Recast the listing below as a Markdown table with a "Row" column for the row number and a "Line" column for each line, leaving out blank lines.
DATA SUPPLIED Start Marker
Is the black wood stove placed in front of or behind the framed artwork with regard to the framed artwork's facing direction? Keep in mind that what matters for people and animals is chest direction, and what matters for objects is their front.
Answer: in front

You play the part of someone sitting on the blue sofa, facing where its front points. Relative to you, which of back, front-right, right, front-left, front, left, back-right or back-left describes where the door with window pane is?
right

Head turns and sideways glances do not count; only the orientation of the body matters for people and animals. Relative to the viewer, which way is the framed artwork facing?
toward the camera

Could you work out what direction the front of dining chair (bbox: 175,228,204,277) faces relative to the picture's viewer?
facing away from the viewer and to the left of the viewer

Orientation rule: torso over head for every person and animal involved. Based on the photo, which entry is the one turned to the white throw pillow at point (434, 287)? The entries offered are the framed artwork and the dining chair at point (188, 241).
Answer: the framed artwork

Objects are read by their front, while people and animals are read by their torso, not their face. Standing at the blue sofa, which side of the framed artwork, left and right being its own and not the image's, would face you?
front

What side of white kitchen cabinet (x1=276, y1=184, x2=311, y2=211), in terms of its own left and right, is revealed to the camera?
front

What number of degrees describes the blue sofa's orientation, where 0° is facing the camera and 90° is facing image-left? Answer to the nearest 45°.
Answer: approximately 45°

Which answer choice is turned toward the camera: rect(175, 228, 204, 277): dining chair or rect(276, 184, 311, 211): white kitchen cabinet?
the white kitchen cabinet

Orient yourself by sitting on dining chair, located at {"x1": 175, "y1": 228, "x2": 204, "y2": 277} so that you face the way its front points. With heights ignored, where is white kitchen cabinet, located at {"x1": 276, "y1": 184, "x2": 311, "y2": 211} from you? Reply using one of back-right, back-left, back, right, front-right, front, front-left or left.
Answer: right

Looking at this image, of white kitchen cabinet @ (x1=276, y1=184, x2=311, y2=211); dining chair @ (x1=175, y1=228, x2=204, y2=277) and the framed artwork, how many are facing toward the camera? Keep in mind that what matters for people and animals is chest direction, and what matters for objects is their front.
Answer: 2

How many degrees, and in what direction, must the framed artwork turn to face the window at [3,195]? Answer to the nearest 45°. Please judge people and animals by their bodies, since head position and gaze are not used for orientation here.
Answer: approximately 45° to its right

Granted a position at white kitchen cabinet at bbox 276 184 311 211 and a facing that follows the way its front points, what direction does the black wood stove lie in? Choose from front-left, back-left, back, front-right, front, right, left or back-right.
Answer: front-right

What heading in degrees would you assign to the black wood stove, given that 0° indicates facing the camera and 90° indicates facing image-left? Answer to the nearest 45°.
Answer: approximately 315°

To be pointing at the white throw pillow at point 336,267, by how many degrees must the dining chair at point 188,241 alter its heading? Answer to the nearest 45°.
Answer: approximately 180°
DATA SUPPLIED End Marker
§ THE COMPLETED TASK
| Row | Line |
|---|---|
| 1 | Is the black wood stove placed in front of or behind the framed artwork with regard to the framed artwork's facing direction? Keep in mind that what matters for people and animals is chest direction, and what matters for objects is their front. |
| 2 | Answer: in front |
| 3 | You play the part of someone sitting on the blue sofa, facing where its front points. Relative to you, which of back, front-right, right, front-left, front, left, back-right or back-left describes where the door with window pane is? |
| 4 | right |
| 5 | Head turns and sideways glances do not count; only the orientation of the body matters for people and animals. Relative to the viewer, which way is the framed artwork facing? |
| 6 | toward the camera |
| 7 | Could you work out what direction the front of dining chair (bbox: 175,228,204,277) faces relative to the picture's viewer? |
| 8 | facing away from the viewer and to the left of the viewer |
| 9 | Orientation rule: torso over head for every person and animal involved. Based on the photo, which entry is the one turned to the white throw pillow at point (434, 287)? The entries offered are the framed artwork and the dining chair at point (188, 241). |
| 10 | Answer: the framed artwork |
| 11 | Objects are read by their front, while people and animals are read by their torso, not their face. Standing at the blue sofa, which side of the framed artwork, left and right being its own and not the image's, would face you? |
| 12 | front |
| 13 | What side of white kitchen cabinet (x1=276, y1=184, x2=311, y2=211), in terms of its own left and right, is revealed to the camera? |
| 14 | front |
| 15 | What number of degrees describes the blue sofa's orientation, where 0° is facing the camera and 90° is facing image-left? Answer to the nearest 45°. |
| 16 | Answer: approximately 45° |
| 17 | Which answer choice is turned toward the camera: rect(175, 228, 204, 277): dining chair or rect(276, 184, 311, 211): white kitchen cabinet? |
| 18 | the white kitchen cabinet |
| 19 | Orient yourself by sitting on dining chair, located at {"x1": 175, "y1": 228, "x2": 204, "y2": 277} so that you face the way its front points. With heights ignored, where is white kitchen cabinet, located at {"x1": 276, "y1": 184, "x2": 311, "y2": 211} from you? Reply using one of back-right, back-left, back, right, front-right, front, front-left or left. |
| 20 | Answer: right |
| 21 | Looking at this image, of white kitchen cabinet @ (x1=276, y1=184, x2=311, y2=211); dining chair @ (x1=175, y1=228, x2=204, y2=277) and the framed artwork, how many are facing toward the camera? Keep in mind that what matters for people and animals is chest direction, and what matters for objects is their front. |
| 22 | Answer: 2 |
| 23 | How many degrees, and in what direction, must the framed artwork turn to face the window at [3,195]? Answer to the nearest 45°. Please judge people and animals by their bodies, since head position and gaze are not used for orientation here. |
| 24 | Answer: approximately 45° to its right |
| 25 | Granted a position at white kitchen cabinet at bbox 276 184 311 211 and a facing that follows the way its front points, what direction does the black wood stove lie in? Choose from front-left, back-left, back, front-right, front, right, left or back-right. |
| 26 | Answer: front-right |
| 27 | What heading in degrees would you assign to the black wood stove, given that 0° indicates facing the camera and 90° indicates facing image-left? Answer to the nearest 45°. |
| 28 | Answer: approximately 315° |
| 29 | To be pointing at the white throw pillow at point 336,267, by how many degrees must the dining chair at point 188,241 alter its heading? Answer to the nearest 45°. |
| 30 | Answer: approximately 180° |